Viewpoints | May 08,2021
January 11 , 2020
By Eden Sahle ( Eden Sahle is founder and CEO of Yada Technology Plc. She has studied law with a focus on international economic law. She can be reached at firstname.lastname@example.org. )
It can be frustrating to lead our lives in constant comparison of ourselves with people who are more successful, talented and wealthier. Trying to discredit them, maligning them and attributing their success to nothing but sheer luck are some of the few coping mechanisms we use.
What is infrequent in Ethiopia is celebrating someone else’s success and trying to get to where they are in a healthy way. We mostly just get envious and intimidated. We avoid these people as much we coan, missing out on the great connections across our career paths, because we are not secure enough to honour and cheer them on.
In the social media era, life is being defined by the context of the few. This in turn results in prejudice and confusion. We end up undermining personal achievements and goals. In comparing ourselves to them in an unhealthy manner, we invite instability and unhappiness. It leads us to assume that we are not capable of overcoming our personal challenges.
A generation pampered by social media is putting unhealthy pressure on itself for the sake of being accepted by crowds. Most reconfigure their entire personality and approach depending on the person or the people they are dealing with. Most convince themselves that it is best to stand with what most believe instead of standing for what they believe in.
A great number of people look down on themselves, because their life is not like the people they observe online. These people assume that they will not be happy with themselves until they have reached the stage their social media friends have reached. But the race to try to become someone else never ends but becomes damaging, because there will always be someone more accomplished and successful.
The good thing is that we all possess a great deal of natural talent, which makes our life diverse and interesting. Nevertheless, if we bury our talent, we do not just lose but also destroy ourselves. Our mindset must shift in order for us to be able to see how to act in a way that can address our needs and how to accomplish them.

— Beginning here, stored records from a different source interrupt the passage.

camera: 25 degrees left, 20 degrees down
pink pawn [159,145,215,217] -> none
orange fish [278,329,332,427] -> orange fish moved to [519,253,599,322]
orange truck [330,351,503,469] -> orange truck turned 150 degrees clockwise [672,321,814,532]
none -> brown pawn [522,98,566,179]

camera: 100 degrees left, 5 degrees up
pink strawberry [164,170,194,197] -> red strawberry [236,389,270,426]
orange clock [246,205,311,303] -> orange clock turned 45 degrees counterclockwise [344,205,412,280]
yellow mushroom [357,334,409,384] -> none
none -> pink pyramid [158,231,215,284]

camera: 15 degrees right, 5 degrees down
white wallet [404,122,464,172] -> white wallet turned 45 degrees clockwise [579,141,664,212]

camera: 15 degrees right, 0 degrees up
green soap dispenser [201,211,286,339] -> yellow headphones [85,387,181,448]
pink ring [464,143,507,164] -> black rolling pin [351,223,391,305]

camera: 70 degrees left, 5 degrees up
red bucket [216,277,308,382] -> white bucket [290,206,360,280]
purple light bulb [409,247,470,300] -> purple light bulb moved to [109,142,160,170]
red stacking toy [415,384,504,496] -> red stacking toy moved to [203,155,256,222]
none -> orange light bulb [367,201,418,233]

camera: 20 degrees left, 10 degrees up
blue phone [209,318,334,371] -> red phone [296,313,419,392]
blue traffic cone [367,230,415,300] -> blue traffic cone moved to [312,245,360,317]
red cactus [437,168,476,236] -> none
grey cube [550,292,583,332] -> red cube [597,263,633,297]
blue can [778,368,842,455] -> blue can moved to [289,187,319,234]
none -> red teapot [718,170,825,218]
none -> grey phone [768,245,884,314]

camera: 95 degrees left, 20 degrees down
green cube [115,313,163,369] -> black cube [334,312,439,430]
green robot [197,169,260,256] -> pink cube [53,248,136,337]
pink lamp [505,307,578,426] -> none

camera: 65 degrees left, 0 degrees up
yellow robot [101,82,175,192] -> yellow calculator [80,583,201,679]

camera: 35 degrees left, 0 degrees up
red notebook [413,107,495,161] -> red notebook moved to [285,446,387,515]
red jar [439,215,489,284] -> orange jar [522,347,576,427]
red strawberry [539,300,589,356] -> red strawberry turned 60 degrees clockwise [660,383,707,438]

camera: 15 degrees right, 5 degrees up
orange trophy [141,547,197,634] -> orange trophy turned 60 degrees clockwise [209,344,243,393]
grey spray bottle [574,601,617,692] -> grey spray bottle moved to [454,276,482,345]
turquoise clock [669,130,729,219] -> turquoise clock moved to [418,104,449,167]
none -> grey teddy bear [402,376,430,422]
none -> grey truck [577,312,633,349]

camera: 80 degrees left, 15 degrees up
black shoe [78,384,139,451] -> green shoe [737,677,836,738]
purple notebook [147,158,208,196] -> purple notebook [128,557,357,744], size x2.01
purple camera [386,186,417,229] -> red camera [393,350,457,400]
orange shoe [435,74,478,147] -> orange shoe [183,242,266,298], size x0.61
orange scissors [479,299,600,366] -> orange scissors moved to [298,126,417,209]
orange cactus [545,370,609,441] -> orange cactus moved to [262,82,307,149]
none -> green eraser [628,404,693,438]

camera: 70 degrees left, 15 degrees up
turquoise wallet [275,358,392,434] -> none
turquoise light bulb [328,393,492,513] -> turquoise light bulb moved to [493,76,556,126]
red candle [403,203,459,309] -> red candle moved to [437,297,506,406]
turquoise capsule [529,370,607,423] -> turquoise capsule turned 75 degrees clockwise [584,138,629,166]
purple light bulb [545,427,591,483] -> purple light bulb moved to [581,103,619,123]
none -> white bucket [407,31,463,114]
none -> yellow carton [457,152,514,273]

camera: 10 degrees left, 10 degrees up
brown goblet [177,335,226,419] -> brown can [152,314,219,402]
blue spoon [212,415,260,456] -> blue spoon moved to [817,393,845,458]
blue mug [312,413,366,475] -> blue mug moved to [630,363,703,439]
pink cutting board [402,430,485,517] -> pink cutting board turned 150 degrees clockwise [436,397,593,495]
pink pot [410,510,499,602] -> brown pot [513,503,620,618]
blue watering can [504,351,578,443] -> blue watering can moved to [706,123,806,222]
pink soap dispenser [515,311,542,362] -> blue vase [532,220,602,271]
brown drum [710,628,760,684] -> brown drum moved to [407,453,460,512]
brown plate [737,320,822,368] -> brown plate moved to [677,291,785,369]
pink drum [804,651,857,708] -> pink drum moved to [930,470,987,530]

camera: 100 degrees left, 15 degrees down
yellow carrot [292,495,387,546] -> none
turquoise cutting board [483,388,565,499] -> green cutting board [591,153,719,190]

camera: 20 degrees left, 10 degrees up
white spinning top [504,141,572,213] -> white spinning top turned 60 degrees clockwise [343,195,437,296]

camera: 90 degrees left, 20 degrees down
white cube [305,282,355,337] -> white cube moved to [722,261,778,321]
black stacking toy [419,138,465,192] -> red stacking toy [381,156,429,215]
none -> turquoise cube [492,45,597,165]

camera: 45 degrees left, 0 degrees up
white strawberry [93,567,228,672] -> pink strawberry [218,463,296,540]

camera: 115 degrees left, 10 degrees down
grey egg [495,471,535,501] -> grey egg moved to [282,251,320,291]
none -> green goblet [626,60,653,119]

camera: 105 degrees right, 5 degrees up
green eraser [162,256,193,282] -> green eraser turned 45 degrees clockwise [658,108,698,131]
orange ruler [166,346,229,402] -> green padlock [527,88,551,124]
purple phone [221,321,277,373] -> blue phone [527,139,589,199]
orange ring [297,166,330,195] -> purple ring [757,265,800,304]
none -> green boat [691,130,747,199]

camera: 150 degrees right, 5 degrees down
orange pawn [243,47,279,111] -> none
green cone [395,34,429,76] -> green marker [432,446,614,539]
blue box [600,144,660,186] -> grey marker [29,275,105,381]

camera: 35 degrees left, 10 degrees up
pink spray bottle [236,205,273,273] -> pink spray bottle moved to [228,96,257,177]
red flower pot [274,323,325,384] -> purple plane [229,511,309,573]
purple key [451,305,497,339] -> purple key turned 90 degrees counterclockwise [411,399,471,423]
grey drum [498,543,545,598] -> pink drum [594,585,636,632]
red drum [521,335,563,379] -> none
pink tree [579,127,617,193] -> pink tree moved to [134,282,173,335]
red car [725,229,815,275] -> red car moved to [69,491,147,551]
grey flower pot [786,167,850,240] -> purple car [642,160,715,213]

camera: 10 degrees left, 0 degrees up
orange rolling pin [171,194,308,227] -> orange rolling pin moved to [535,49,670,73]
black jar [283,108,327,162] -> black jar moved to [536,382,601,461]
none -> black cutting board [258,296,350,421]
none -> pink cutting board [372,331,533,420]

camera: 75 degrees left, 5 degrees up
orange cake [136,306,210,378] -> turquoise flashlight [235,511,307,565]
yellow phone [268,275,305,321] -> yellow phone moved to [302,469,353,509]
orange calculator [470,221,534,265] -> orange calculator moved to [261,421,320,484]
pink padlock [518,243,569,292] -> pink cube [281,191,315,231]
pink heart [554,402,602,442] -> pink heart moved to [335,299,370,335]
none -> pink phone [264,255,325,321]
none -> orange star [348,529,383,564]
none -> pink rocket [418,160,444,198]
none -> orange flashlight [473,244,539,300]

Humans are capable of navigating the delicate balance between learning from others to becoming them. In our lives, we are in the driver’s seat. While we take valuable advice and wisdom from the experienced, it should be we who write our live's agenda and how to direct it to the right path.
It helps us to expand our personal notions and plans for life. It helps us to find meaning and fulfillment in life using our personal talents.
No doubt, it is never easy to focus on our personal life goals. We compare ourselves in many ways, which sometimes makes it is easier to discredit our ideas and plans. This is a common pattern for many. Our deepest personal needs are ignored and replaced by what others think of us or perceive our ambitions in life to be. Without realising it and by just looking to others, we find ourselves in emotionally wrenching quadrants of dissatisfaction.
Fortunately, there are people from whom we can learn. These people are all around us, and we can identify them with how content they are.
Such people are amazed at how full of ourselves most of us are. They are sad to see that we allow money to define our lives. They are amazed at how we find it impossible to show appreciation for those who matter most to us. They are shocked at our superstitions, our worries and our identity politics.
These people feel great about themselves and what they have achieved in life. They are grateful for their families who helped them thrive in life and have gained the mental resilience to withstand many kinds of difficulties.
Unsurprisingly, these people see the importance of knowing a few people deeply rather than knowing hundreds of people superficially. They have found gratitude in the old norm of smiling and greeting passersby. They respect people even when they do not agree with them.
To be true to ourselves, we need to transform ourselves. This will not be easy. We need to free ourselves from the flawed perception that some are more or less human than us, that social media barely reflects society and that the consumer culture is leading us into buying stuff that we do not need.
We usually overlook the pleasure of the small things, like a beautiful sunset. Chasing others people’s ambitions costs us a great deal, even failing to appreciate the currency our talents could have bought us. Personal growth comes through a series of well-mapped learning stages from mental infancy to the highest stages of mental adultness.
When such transformations take root, we no longer see people as a threat but as supporters of our personal development. We organise the relationship between “us” and the “world” in a constructive way. We realise our individual experience bursts with creativity every day.
The presence of talent in each of us should not be wasted. It was granted to us to use effectively and to benefit from. Using our gifts means dissolving unwanted influences by being loyal to our life goals and priorities irrespective of what is going on in our surroundings.